- [Data items]:
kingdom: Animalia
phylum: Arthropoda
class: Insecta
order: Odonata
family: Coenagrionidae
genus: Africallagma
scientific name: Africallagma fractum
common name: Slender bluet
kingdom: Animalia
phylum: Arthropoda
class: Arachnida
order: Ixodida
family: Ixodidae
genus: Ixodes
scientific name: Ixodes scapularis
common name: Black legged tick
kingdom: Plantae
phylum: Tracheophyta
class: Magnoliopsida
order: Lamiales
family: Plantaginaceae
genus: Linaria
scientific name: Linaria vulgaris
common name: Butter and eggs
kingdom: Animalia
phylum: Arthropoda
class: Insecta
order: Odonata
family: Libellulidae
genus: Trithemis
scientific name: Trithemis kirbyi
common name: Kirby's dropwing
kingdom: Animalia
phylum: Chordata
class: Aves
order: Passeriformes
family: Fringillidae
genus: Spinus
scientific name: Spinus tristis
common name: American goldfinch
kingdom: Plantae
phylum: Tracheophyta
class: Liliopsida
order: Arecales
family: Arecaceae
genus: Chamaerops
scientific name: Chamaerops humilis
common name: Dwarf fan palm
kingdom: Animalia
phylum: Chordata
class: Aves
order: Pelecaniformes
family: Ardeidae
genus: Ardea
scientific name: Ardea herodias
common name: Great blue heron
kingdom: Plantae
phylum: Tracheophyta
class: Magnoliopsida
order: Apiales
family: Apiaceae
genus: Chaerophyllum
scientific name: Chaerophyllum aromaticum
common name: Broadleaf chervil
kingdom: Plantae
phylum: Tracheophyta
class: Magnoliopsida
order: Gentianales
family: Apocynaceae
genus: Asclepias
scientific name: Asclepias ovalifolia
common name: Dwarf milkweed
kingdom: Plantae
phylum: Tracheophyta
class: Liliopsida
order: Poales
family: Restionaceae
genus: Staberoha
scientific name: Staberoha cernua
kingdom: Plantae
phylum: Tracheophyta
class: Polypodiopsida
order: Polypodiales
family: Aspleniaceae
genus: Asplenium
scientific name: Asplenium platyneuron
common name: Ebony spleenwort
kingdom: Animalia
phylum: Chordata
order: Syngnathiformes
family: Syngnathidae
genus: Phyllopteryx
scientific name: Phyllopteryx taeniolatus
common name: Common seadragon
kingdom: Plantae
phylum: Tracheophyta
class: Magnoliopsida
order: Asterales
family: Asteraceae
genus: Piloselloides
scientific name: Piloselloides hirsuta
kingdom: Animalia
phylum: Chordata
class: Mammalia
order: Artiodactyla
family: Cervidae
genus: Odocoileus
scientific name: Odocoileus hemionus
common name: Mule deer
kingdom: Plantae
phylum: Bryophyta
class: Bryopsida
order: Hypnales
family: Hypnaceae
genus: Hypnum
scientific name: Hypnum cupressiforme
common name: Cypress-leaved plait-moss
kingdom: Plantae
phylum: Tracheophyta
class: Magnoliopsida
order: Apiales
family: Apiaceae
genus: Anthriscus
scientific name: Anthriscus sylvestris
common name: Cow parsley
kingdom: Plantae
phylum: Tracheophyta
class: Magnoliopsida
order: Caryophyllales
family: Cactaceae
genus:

- [THE REQUEST]: Echo every line of the listing above, word for word and in the same order.

- [CORRECT RESULT]:
kingdom: Animalia
phylum: Arthropoda
class: Insecta
order: Odonata
family: Coenagrionidae
genus: Africallagma
scientific name: Africallagma fractum
common name: Slender bluet
kingdom: Animalia
phylum: Arthropoda
class: Arachnida
order: Ixodida
family: Ixodidae
genus: Ixodes
scientific name: Ixodes scapularis
common name: Black legged tick
kingdom: Plantae
phylum: Tracheophyta
class: Magnoliopsida
order: Lamiales
family: Plantaginaceae
genus: Linaria
scientific name: Linaria vulgaris
common name: Butter and eggs
kingdom: Animalia
phylum: Arthropoda
class: Insecta
order: Odonata
family: Libellulidae
genus: Trithemis
scientific name: Trithemis kirbyi
common name: Kirby's dropwing
kingdom: Animalia
phylum: Chordata
class: Aves
order: Passeriformes
family: Fringillidae
genus: Spinus
scientific name: Spinus tristis
common name: American goldfinch
kingdom: Plantae
phylum: Tracheophyta
class: Liliopsida
order: Arecales
family: Arecaceae
genus: Chamaerops
scientific name: Chamaerops humilis
common name: Dwarf fan palm
kingdom: Animalia
phylum: Chordata
class: Aves
order: Pelecaniformes
family: Ardeidae
genus: Ardea
scientific name: Ardea herodias
common name: Great blue heron
kingdom: Plantae
phylum: Tracheophyta
class: Magnoliopsida
order: Apiales
family: Apiaceae
genus: Chaerophyllum
scientific name: Chaerophyllum aromaticum
common name: Broadleaf chervil
kingdom: Plantae
phylum: Tracheophyta
class: Magnoliopsida
order: Gentianales
family: Apocynaceae
genus: Asclepias
scientific name: Asclepias ovalifolia
common name: Dwarf milkweed
kingdom: Plantae
phylum: Tracheophyta
class: Liliopsida
order: Poales
family: Restionaceae
genus: Staberoha
scientific name: Staberoha cernua
kingdom: Plantae
phylum: Tracheophyta
class: Polypodiopsida
order: Polypodiales
family: Aspleniaceae
genus: Asplenium
scientific name: Asplenium platyneuron
common name: Ebony spleenwort
kingdom: Animalia
phylum: Chordata
order: Syngnathiformes
family: Syngnathidae
genus: Phyllopteryx
scientific name: Phyllopteryx taeniolatus
common name: Common seadragon
kingdom: Plantae
phylum: Tracheophyta
class: Magnoliopsida
order: Asterales
family: Asteraceae
genus: Piloselloides
scientific name: Piloselloides hirsuta
kingdom: Animalia
phylum: Chordata
class: Mammalia
order: Artiodactyla
family: Cervidae
genus: Odocoileus
scientific name: Odocoileus hemionus
common name: Mule deer
kingdom: Plantae
phylum: Bryophyta
class: Bryopsida
order: Hypnales
family: Hypnaceae
genus: Hypnum
scientific name: Hypnum cupressiforme
common name: Cypress-leaved plait-moss
kingdom: Plantae
phylum: Tracheophyta
class: Magnoliopsida
order: Apiales
family: Apiaceae
genus: Anthriscus
scientific name: Anthriscus sylvestris
common name: Cow parsley
kingdom: Plantae
phylum: Tracheophyta
class: Magnoliopsida
order: Caryophyllales
family: Cactaceae
genus:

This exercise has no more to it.